Feser peddles his version of neo-Scholasticism as Aristotle’s philosophy of nature, even while admitting that Aristotle had no such concept (he says in the opening pages of the book that “there was no distinction drawn between these fields of study in Aristotle’s day or for centuries thereafter”).
Of greater concern is Feser’s definition of philosophy of nature itself. According to him, philosophy of nature is a science of what the possible empirical and material world must be like. Feser’s philosophy of nature can rule out certain results of empirical science. In other words, experience must conform to doctrine, rather than the other way around. Indeed, he writes in Aristotle’s Revenge, “To be sure, I would not for a moment concede that philosophy must always yield to what empirical science purports to show.” The Inquisition imprisoned Galileo in 1633 on the basis of this sort of thinking.
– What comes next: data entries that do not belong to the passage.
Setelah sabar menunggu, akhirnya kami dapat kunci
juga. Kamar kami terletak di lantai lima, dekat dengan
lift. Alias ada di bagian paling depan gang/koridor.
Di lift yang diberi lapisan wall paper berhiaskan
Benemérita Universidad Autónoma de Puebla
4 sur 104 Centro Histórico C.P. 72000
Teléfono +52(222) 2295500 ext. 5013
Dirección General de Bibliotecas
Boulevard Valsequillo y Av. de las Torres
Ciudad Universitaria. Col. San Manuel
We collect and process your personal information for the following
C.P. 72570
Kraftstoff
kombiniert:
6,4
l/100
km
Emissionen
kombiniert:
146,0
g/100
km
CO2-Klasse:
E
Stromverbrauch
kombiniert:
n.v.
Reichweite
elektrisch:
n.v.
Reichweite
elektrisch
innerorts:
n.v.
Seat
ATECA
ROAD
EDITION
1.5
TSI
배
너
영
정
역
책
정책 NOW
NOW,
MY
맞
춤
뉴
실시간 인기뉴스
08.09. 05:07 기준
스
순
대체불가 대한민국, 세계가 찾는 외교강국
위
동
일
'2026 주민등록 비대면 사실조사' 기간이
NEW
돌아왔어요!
Aristotle maintained that with a true view the data harmonize. Feser turns this into the data must harmonize with an a priori true view. As I wrote in my review, “In the final analysis, the schoolmen’s Aristotelianism is changed from a flexible account of the whole consistent with common sense and empirical fact…to a highly doctrinal system that derives its truth from divine authority.”
Whatever Feser has written it is not Aristotle, and the good that he has done in assembling a vast array of arguments on subjects, ranging from how the yellow is in the banana to what modern physics says about the real existence of space, is unlikely to be persuasive outside of orthodox Christian circles.